Your family will think you spent hours over the stove, simmering this deeply savory ragu. We’ve added a dash of soy sauce for a unique umami touch. It wouldn’t be complete without a sprinkle of parmesan cheese on top!
Produced in a facility that processes eggs, milk, fish, peanuts, sesame, shellfish, soy, tree nuts, and wheat.
10 ounce
Ground Beef
6 ounce
Spaghetti
(Contains Wheat)
1 unit
Yellow Onion
2 clove
Garlic
¼ ounce
Thyme
1 unit
Zucchini
1 box
Crushed Tomatoes
1 jar
Soy Sauce Jar
(Contains Soy, Wheat)
¼ cup
Parmesan Cheese
(Contains Milk)
1 teaspoon
Chili Flakes
unit
Salt
unit
Pepper
1 teaspoon
Olive Oil
Prep the veggies: Wash and dry all produce. Bring a large pot of salted water to a boil. Quarter the zucchini lengthwise, then slice into ½-inch pieces. Halve, peel, and finely chop the onion. Mince or grate the garlic. Strip the thyme off the sprig and roughly chop the leaves.

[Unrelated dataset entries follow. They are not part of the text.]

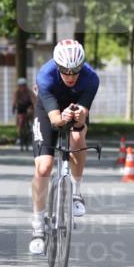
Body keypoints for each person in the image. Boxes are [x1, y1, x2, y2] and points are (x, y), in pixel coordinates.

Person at [28, 40, 100, 255]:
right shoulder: (45, 76)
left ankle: (76, 193)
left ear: (82, 67)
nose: (70, 76)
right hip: (49, 111)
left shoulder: (91, 79)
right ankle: (38, 226)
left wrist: (78, 118)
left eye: (75, 71)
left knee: (77, 138)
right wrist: (62, 117)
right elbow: (55, 120)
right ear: (57, 66)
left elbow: (82, 119)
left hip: (76, 107)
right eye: (65, 71)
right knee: (44, 167)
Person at [12, 77, 35, 144]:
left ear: (25, 85)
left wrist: (34, 107)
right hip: (21, 107)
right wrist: (13, 107)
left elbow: (33, 101)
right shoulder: (16, 92)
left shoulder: (29, 92)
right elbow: (14, 101)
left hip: (28, 106)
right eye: (20, 86)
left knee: (30, 112)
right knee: (19, 120)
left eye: (23, 85)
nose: (22, 87)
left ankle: (31, 126)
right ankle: (19, 136)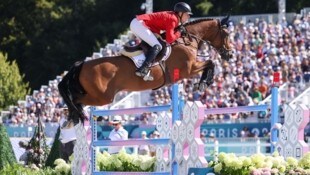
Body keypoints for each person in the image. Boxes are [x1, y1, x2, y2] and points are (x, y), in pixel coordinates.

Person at [130, 2, 192, 78]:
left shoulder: (174, 17)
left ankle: (143, 66)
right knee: (157, 45)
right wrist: (179, 33)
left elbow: (166, 36)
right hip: (139, 24)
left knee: (155, 43)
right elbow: (170, 39)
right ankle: (143, 69)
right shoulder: (173, 19)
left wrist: (177, 31)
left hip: (139, 24)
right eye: (187, 14)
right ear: (180, 13)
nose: (188, 16)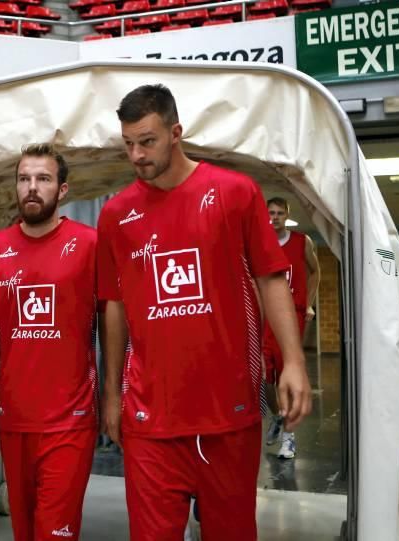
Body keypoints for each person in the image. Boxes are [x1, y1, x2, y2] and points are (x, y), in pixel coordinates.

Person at [96, 84, 313, 541]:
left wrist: (293, 361)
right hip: (149, 417)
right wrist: (113, 392)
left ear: (176, 133)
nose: (136, 154)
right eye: (128, 143)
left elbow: (271, 278)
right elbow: (113, 306)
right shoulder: (116, 215)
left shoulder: (235, 193)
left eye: (147, 141)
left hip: (227, 415)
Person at [0, 144, 98, 541]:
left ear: (63, 189)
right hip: (15, 417)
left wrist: (113, 397)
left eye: (43, 179)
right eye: (24, 179)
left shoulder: (89, 245)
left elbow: (113, 320)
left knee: (54, 532)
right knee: (25, 532)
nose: (32, 188)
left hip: (71, 420)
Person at [263, 197, 321, 459]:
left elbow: (315, 271)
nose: (274, 218)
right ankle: (277, 416)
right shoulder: (258, 242)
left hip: (293, 315)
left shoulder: (301, 242)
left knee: (288, 376)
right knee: (264, 381)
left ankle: (289, 437)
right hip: (266, 318)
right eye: (271, 213)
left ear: (287, 215)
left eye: (279, 213)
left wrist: (308, 304)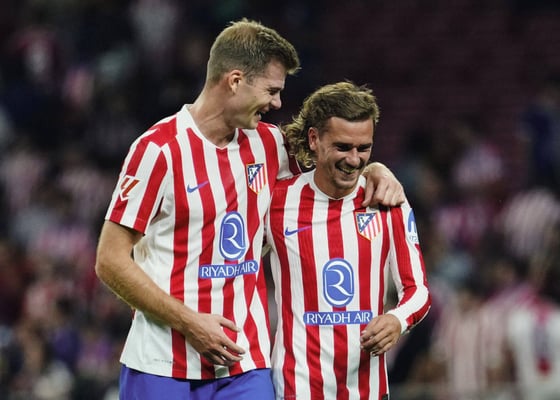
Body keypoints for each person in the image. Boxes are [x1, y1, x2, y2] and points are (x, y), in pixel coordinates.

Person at [94, 20, 405, 400]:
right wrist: (189, 322)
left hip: (245, 366)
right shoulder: (159, 150)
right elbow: (109, 260)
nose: (277, 103)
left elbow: (338, 165)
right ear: (235, 81)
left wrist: (376, 169)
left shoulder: (270, 143)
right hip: (161, 363)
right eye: (272, 90)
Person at [265, 81, 430, 399]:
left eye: (364, 148)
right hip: (297, 389)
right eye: (343, 147)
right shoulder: (276, 201)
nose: (354, 160)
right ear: (314, 139)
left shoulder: (387, 199)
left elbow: (418, 290)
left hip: (369, 391)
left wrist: (397, 319)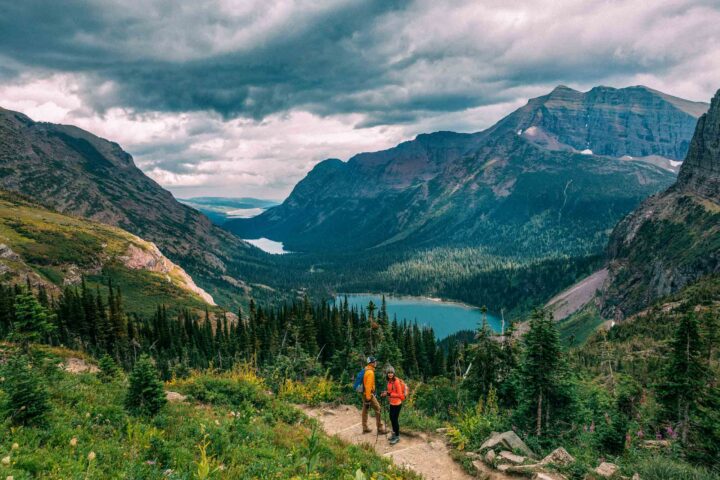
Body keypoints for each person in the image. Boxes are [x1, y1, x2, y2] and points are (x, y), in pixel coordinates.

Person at [360, 356, 386, 434]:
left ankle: (365, 427)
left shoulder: (366, 370)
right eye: (374, 361)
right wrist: (368, 398)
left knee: (365, 410)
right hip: (368, 394)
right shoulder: (370, 372)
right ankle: (380, 429)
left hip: (364, 393)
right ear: (371, 363)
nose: (376, 363)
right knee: (378, 408)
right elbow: (368, 386)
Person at [381, 365, 405, 445]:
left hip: (397, 403)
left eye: (391, 373)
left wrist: (388, 393)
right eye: (389, 373)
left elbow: (399, 394)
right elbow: (390, 391)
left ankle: (397, 436)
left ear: (394, 373)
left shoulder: (396, 381)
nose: (390, 374)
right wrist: (385, 393)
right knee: (391, 418)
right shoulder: (389, 381)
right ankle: (394, 434)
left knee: (395, 420)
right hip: (392, 403)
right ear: (387, 374)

Heat a drizzle of olive oil in a large pan over medium-high heat. Add the ground beef and cook, breaking up the meat into pieces, until browned but not yet cooked through. Season with salt and pepper.
Add the onions and zucchini and cook, tossing for 5-6 minutes, until softened. Add the soy sauce, garlic, and thyme leaves and cook for 30 seconds, until fragrant.
Cook the spaghetti: Add the spaghetti to the boiling water and cook for 9-11 minutes, until al dente. Reserve 1/2 cup pasta water then drain.
While the spaghetti cooks, add the crushed tomatoes, chili flakes (optional, they are spicy!) and ½ cup pasta water to the pan. Simmer for about 10 minutes, until thickened. Season to taste with salt and pepper.
Toss the drained spaghetti into the sauce to combine. Serve the tomato-garlic ragu topped with parmesan cheese and enjoy!